Дело в том, что существуют триумфальные варианты этого толкования, которые словно бы позаимствованы из первого абзаца «Коммунистического манифеста», где Маркс и Энгельс, как в гимне, прославляют революционную роль буржуазии: «Буржуазия быстрым усовершенствованием всех орудий производства и бесконечным облегчением средств сообщения вовлекает в цивилизацию все, даже самые варварские, нации. Дешевые цены ее товаров — вот та тяжелая артиллерия, с помощью которой она разрушает все китайские стены и принуждает к капитуляции самую упорную ненависть варваров к иностранцам. Под страхом гибели заставляет она все нации принять буржуазный способ производства, заставляет их вводить у себя так называемую цивилизацию, т. е. становиться буржуа. Словом, она создает себе мир по своему образу и подобию. (…) Это в равной мере относится как к материальному, так и к духовному производству.

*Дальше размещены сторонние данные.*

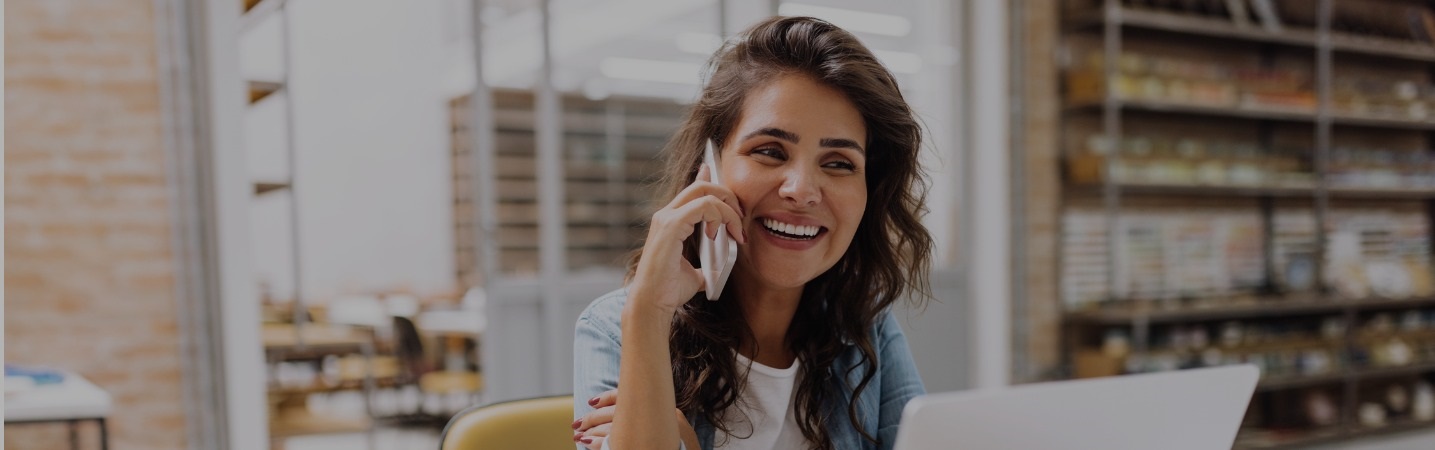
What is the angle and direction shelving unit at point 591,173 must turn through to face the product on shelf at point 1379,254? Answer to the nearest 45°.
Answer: approximately 90° to its left

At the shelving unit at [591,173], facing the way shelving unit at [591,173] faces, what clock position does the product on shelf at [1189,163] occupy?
The product on shelf is roughly at 10 o'clock from the shelving unit.

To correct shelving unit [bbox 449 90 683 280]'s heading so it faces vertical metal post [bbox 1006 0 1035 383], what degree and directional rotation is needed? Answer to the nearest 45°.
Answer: approximately 45° to its left

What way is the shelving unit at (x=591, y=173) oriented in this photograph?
toward the camera

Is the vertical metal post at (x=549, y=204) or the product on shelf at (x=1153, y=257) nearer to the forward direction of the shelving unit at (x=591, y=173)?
the vertical metal post

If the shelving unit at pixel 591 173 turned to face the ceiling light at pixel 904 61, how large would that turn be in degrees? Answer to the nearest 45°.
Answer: approximately 45° to its left

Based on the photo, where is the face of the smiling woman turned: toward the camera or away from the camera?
toward the camera

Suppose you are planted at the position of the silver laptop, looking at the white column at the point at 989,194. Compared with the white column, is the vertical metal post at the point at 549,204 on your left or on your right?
left
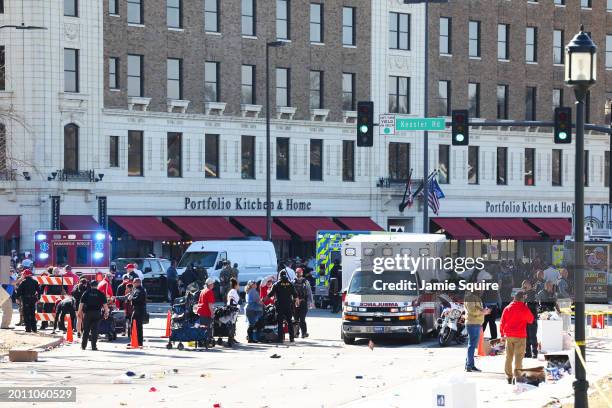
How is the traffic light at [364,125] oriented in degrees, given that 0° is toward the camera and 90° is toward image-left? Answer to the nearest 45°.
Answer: approximately 0°

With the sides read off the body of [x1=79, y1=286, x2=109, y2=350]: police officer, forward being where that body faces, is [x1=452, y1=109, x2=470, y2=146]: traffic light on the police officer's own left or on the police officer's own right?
on the police officer's own right

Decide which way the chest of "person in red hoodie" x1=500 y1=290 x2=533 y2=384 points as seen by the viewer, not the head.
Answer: away from the camera

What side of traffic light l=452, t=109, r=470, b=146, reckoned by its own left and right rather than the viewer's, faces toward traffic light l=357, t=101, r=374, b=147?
right

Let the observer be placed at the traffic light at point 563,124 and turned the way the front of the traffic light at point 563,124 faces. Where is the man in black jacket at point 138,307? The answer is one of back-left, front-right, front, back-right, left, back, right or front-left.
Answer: front-right

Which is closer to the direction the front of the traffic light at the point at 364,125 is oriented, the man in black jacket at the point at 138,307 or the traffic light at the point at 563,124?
the man in black jacket

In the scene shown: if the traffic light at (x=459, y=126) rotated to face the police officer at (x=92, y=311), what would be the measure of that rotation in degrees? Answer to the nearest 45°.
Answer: approximately 45° to its right
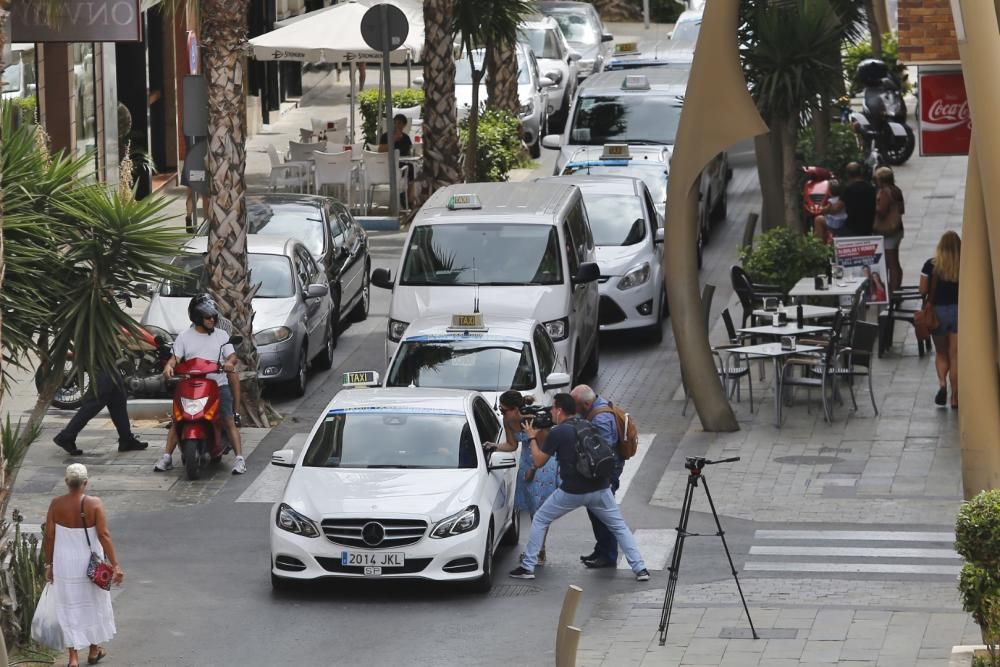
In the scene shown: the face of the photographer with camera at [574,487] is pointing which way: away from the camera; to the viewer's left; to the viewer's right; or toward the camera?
to the viewer's left

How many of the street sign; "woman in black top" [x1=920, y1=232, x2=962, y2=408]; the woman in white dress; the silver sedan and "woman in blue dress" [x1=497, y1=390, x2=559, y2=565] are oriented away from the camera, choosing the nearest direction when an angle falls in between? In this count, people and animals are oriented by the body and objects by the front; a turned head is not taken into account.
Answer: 3

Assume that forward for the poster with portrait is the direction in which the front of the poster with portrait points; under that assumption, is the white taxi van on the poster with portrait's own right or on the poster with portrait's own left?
on the poster with portrait's own right

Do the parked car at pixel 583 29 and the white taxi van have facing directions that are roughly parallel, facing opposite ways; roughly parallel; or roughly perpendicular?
roughly parallel

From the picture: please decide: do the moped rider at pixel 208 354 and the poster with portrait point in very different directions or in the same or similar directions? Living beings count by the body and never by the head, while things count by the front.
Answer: same or similar directions

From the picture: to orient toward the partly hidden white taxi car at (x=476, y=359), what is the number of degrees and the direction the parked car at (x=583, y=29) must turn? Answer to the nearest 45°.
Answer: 0° — it already faces it

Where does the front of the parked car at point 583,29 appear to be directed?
toward the camera

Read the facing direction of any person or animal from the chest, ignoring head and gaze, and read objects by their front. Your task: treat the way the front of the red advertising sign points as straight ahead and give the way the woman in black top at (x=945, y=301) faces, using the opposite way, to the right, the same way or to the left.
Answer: the opposite way

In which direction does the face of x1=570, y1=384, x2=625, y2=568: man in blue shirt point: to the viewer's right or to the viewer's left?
to the viewer's left

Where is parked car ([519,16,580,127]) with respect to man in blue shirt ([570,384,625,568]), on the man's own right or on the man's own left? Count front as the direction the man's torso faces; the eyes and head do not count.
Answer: on the man's own right

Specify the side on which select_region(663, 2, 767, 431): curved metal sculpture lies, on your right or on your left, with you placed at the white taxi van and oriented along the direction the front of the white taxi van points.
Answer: on your left

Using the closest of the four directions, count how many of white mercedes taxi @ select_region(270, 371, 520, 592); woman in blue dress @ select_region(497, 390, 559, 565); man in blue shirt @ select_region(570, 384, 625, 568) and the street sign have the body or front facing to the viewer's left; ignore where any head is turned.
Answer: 2

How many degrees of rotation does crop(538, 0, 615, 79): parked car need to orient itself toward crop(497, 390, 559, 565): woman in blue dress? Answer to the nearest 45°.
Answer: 0° — it already faces them

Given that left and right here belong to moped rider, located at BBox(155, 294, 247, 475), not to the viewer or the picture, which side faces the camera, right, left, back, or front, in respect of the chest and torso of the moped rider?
front

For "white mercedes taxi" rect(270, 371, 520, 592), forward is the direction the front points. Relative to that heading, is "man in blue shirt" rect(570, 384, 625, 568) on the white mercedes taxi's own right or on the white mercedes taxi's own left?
on the white mercedes taxi's own left
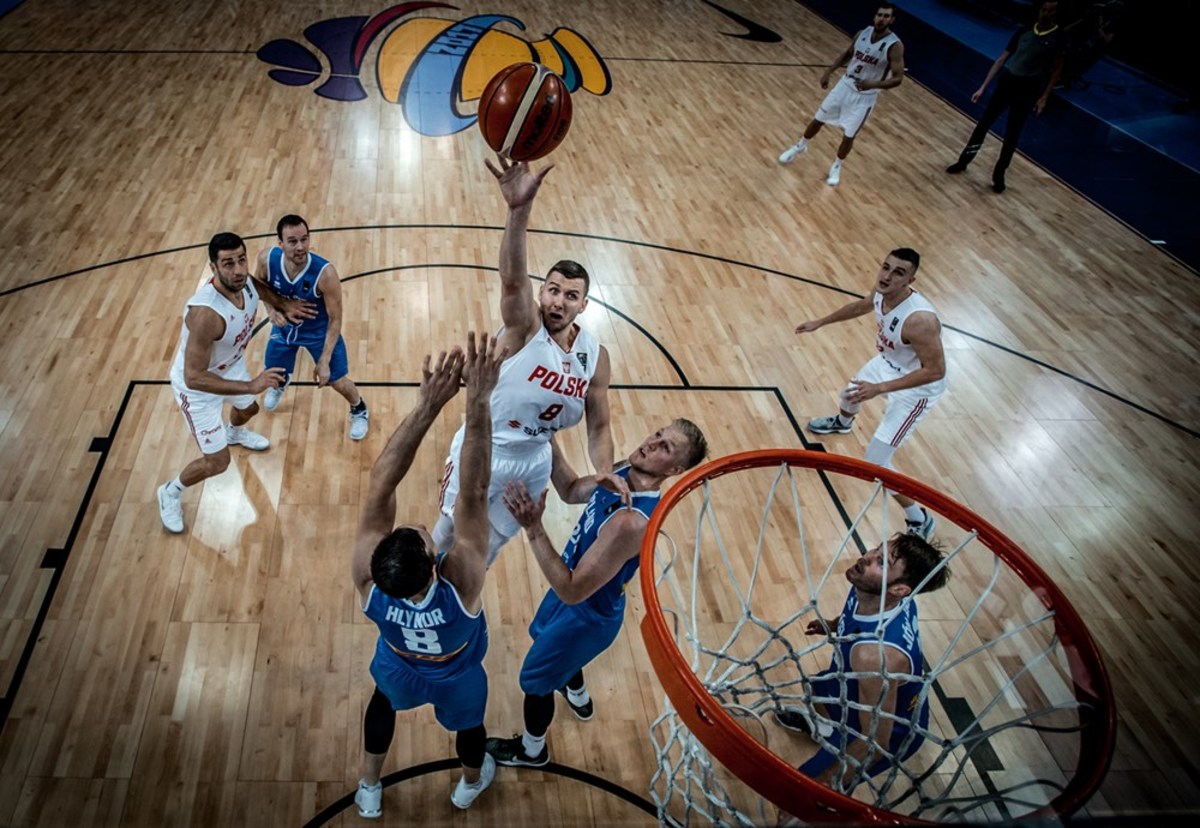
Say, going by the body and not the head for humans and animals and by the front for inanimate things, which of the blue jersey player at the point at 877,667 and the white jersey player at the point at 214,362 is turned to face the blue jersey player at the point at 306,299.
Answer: the blue jersey player at the point at 877,667

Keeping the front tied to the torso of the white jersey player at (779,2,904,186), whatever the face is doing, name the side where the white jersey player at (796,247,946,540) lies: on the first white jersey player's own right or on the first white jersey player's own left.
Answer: on the first white jersey player's own left

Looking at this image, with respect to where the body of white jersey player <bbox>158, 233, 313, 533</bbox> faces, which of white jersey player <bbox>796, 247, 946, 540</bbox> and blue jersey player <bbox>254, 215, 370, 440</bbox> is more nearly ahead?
the white jersey player

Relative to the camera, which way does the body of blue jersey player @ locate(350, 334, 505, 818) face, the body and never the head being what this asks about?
away from the camera

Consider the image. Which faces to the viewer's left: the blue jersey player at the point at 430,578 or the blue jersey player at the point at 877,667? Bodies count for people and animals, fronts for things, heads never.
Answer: the blue jersey player at the point at 877,667

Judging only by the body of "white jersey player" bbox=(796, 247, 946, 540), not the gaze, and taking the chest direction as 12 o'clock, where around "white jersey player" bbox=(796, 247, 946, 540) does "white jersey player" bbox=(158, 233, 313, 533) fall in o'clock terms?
"white jersey player" bbox=(158, 233, 313, 533) is roughly at 12 o'clock from "white jersey player" bbox=(796, 247, 946, 540).

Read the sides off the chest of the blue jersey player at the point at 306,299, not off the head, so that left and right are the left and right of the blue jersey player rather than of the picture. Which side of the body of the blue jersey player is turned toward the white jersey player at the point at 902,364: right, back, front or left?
left

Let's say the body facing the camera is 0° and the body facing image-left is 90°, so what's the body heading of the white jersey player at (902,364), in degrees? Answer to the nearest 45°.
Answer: approximately 45°

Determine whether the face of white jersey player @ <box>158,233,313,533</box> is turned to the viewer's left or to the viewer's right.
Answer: to the viewer's right

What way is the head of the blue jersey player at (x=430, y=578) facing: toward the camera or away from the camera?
away from the camera
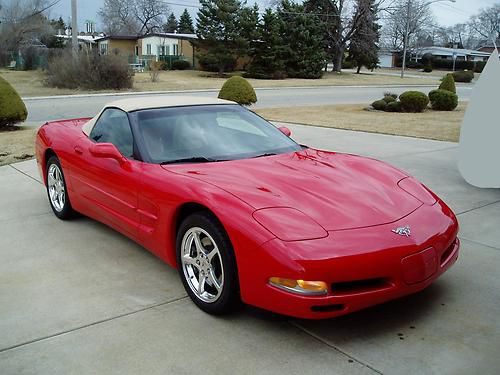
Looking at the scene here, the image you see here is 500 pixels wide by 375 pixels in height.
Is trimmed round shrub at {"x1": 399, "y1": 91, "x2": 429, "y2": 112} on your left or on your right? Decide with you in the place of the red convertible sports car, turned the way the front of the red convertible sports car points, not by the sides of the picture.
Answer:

Плоды духовной деятельности отдельных наций становятся всеобщим достоянием. Национальная односторонность и ограниченность становятся все более и более невозможными, и из множества национальных и местных литератур образуется одна всемирная литература». Едва ли можно лучше охарактеризовать настроение, выражающееся в ответах жаждущих инвестиций капиталистов на последний опрос Германского съезда представителей промышленности и торговли, а также в соответствующих экономических комментариях. Только в ограничивающем прилагательном «так называемая цивилизация» выдает себя оговорка. Правда, у Маркса речь идет не о типично немецкой оговорке, согласно которой культура превосходит цивилизацию, а о более глубинном сомнении: может ли цивилизация как целое вообще быть втянута в водоворот движущих сил одной из своих подсистем — а именно в кильватер динамической и, как мы говорим сегодня, рекурсивно замкнутой хозяйственной системы, чьи функционирование и автостабилизация зависят от того, что она воспринимает и обрабатывает всю релевантную информацию исключительно на языке экономической стоимости. Маркс имел в виду, что всякая цивилизация, подчиняющаяся императивам самооценки капитала, несет в себе зародыш разрушения, так как тем самым она закрывает глаза на все то, что не поддается стоимостной оценке.
Разумеется, сегодня носителем той экспансии, которую Маркс когда-то столь патетически поднял на щит, является уже не буржуазия 1848 года, а оторвавшаяся от наглядно идентифицируемых классовых структур, ставшая безымянной, работающая в мировом масштабе хозяйственная система. А наши общества, взобравшиеся в этой системе на «вершину экономики», уже не похожи на Англию манчестерской системы, чью нищету с грубой наглядностью описал Энгельс. Ведь наши общества за прошедшие годы пришли к компромиссу социального государства, найдя тем самым ответ на резкие слова «Коммунистического манифеста» и на затяжные бои европейского рабочего движения. Однако же то ироническое обстоятельство, что Маркс все еще предоставляет наилучшие цитаты в применении к ситуации, когда предприимчивый капитал рвется на рынки, выщелоченные государственным социализмом, настраивает на столь же задумчивый лад, что и факт, что Марксовы сомнения как бы внедрены в структуры даже наиболее передовых капиталистических обществ.